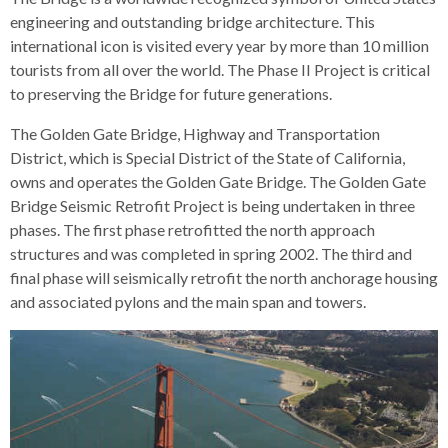
engineering and outstanding bridge architecture. This
international icon is visited every year by more than 10 million
tourists from all over the world. The Phase II Project is critical
to preserving the Bridge for future generations.
The Golden Gate Bridge, Highway and Transportation
District, which is Special District of the State of California,
owns and operates the Golden Gate Bridge. The Golden Gate
Bridge Seismic Retrofit Project is being undertaken in three
phases. The first phase retrofitted the north approach
structures and was completed in spring 2002. The third and
final phase will seismically retrofit the north anchorage housing
and associated pylons and the main span and towers.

Exercise aim: Repeat the records above word for word. Pictures stay out of the copy.

Answer space:
engineering and outstanding bridge architecture. This
international icon is visited every year by more than 10 million
tourists from all over the world. The Phase II Project is critical
to preserving the Bridge for future generations.
The Golden Gate Bridge, Highway and Transportation
District, which is Special District of the State of California,
owns and operates the Golden Gate Bridge. The Golden Gate
Bridge Seismic Retrofit Project is being undertaken in three
phases. The first phase retrofitted the north approach
structures and was completed in spring 2002. The third and
final phase will seismically retrofit the north anchorage housing
and associated pylons and the main span and towers.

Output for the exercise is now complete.